Dataset entries
--- begin ---
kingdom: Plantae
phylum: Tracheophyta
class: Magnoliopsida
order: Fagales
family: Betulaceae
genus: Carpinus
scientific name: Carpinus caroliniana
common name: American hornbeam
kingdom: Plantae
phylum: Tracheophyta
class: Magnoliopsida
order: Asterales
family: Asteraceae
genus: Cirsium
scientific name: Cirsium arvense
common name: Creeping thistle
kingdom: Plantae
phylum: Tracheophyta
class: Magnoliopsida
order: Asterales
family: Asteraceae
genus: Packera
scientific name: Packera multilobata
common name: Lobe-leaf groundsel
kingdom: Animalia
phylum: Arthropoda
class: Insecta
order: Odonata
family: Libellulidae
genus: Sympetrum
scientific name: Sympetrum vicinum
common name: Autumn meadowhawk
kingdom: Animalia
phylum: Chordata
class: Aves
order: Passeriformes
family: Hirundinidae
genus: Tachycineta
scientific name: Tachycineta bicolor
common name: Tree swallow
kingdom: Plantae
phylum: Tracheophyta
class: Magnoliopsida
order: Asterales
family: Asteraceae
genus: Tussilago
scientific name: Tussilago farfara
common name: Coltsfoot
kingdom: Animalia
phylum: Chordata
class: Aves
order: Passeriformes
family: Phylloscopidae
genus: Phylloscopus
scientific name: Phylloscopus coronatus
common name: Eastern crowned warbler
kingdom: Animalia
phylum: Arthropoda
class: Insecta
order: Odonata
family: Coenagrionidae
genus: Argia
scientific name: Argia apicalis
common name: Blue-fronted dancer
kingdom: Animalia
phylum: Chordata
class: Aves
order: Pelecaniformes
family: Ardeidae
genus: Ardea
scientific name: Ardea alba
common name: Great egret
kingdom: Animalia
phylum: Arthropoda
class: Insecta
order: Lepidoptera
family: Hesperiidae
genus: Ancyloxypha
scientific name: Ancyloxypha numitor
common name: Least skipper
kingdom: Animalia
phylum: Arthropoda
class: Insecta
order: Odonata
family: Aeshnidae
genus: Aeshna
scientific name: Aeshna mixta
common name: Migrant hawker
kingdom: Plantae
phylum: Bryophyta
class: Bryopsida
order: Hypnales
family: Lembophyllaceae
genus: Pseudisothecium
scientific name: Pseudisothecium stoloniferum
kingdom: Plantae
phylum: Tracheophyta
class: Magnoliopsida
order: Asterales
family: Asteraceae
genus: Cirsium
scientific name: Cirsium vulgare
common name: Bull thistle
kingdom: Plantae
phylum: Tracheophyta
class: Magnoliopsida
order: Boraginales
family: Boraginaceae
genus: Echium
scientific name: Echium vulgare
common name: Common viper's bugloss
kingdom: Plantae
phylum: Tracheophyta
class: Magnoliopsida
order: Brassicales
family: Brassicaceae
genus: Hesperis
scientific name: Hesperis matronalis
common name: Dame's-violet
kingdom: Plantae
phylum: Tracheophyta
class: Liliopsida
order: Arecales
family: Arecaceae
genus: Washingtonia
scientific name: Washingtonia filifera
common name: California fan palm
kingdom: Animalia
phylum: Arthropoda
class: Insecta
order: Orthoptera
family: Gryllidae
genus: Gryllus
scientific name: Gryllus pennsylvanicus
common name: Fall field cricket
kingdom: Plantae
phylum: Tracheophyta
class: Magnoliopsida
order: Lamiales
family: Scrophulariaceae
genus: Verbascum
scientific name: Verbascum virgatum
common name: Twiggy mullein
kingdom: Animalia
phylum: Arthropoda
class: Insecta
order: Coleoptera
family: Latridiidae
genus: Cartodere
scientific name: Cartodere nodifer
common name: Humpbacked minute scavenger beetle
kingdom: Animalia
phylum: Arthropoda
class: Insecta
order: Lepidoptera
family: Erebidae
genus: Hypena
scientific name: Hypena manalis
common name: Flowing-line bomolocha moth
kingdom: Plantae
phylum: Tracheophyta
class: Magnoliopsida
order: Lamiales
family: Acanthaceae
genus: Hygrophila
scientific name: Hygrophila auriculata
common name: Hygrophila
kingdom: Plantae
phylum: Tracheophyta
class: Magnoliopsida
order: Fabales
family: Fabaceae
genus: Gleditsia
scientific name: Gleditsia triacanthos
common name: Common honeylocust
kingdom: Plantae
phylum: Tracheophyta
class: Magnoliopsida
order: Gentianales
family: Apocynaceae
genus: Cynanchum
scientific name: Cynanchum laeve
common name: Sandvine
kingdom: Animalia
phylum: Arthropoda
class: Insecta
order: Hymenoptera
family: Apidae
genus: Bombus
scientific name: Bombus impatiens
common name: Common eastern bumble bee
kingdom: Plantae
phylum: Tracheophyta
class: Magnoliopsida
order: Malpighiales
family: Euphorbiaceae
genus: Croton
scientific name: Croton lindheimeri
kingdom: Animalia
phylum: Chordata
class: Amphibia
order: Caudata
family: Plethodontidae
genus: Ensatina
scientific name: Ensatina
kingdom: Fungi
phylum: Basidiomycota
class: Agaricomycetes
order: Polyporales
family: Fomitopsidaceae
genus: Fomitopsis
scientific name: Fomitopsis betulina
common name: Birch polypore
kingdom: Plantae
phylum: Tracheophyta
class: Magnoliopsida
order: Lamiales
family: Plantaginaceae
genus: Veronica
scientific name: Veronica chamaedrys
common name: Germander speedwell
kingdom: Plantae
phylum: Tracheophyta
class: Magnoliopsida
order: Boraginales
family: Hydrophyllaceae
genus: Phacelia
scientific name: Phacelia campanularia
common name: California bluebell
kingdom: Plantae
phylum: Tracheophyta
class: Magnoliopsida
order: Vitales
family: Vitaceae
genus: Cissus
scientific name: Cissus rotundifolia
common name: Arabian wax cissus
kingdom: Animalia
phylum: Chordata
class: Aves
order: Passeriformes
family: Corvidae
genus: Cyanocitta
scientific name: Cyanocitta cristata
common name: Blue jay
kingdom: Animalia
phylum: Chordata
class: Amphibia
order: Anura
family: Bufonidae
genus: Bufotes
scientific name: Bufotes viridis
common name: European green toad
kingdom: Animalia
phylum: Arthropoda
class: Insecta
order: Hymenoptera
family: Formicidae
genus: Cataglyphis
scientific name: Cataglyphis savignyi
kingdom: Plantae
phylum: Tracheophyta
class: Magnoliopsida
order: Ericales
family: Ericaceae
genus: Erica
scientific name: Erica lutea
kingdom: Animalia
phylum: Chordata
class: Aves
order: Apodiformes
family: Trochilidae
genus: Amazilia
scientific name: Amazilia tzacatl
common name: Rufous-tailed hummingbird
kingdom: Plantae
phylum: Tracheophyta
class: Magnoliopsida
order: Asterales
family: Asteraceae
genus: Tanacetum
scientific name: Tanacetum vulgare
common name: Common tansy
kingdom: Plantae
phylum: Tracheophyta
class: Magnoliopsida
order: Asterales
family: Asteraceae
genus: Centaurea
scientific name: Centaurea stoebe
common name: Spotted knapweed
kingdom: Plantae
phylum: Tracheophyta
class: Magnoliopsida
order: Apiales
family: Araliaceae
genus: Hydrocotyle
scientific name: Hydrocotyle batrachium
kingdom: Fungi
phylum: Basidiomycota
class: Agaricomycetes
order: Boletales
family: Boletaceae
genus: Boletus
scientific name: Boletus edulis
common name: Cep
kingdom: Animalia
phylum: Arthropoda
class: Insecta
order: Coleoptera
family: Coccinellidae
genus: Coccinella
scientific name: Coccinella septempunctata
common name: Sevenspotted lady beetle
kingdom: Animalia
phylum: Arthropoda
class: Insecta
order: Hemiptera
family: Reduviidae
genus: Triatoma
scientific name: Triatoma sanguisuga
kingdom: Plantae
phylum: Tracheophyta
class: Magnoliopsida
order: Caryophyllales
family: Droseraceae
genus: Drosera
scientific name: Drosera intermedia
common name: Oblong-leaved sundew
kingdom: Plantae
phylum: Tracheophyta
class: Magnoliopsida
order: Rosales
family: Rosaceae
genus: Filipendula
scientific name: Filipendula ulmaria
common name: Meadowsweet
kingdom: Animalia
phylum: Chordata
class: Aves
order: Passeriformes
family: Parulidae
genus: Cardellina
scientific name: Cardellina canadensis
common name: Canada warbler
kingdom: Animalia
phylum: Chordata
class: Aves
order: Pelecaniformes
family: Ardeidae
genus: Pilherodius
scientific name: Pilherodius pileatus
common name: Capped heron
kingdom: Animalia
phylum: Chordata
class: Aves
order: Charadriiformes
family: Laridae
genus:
--- end ---
=== YOUR OBJECTIVE ===
Copy the lines of the listing above verbatim, from the line with "scientific name: Bombus impatiens" up to and including the line with "genus: Fomitopsis".

=== OUTPUT OF THE EXERCISE ===
scientific name: Bombus impatiens
common name: Common eastern bumble bee
kingdom: Plantae
phylum: Tracheophyta
class: Magnoliopsida
order: Malpighiales
family: Euphorbiaceae
genus: Croton
scientific name: Croton lindheimeri
kingdom: Animalia
phylum: Chordata
class: Amphibia
order: Caudata
family: Plethodontidae
genus: Ensatina
scientific name: Ensatina
kingdom: Fungi
phylum: Basidiomycota
class: Agaricomycetes
order: Polyporales
family: Fomitopsidaceae
genus: Fomitopsis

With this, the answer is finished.